**What to do**:
Every entry must be set down exactly in the answer; no pictures should appear.

**Exercise data**:
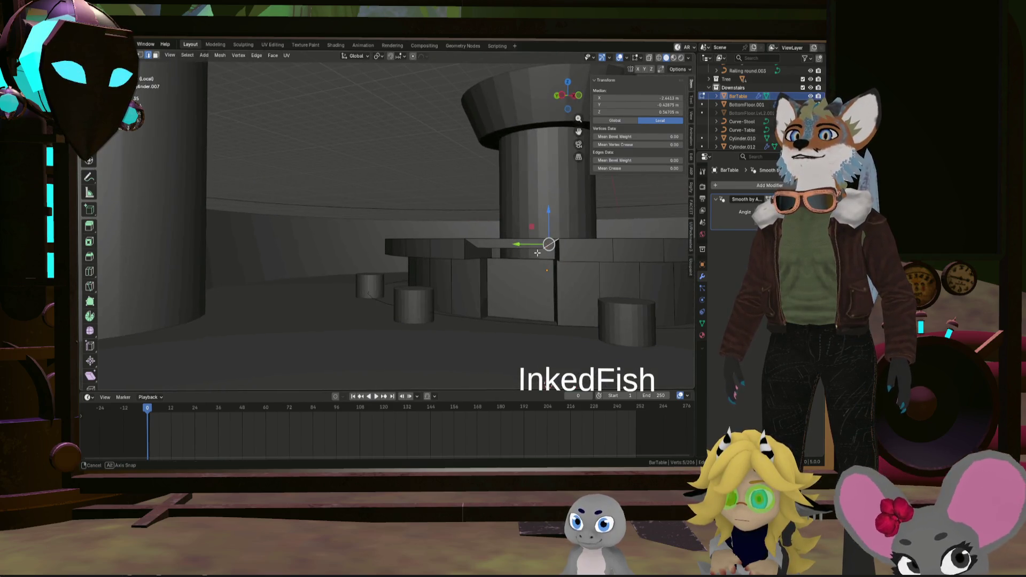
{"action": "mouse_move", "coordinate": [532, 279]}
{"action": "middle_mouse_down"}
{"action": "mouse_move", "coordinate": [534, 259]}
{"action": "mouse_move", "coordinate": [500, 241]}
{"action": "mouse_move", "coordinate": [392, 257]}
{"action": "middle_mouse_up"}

**Solution**:
{"action": "mouse_move", "coordinate": [532, 279]}
{"action": "middle_mouse_down"}
{"action": "mouse_move", "coordinate": [534, 259]}
{"action": "mouse_move", "coordinate": [500, 241]}
{"action": "mouse_move", "coordinate": [392, 257]}
{"action": "middle_mouse_up"}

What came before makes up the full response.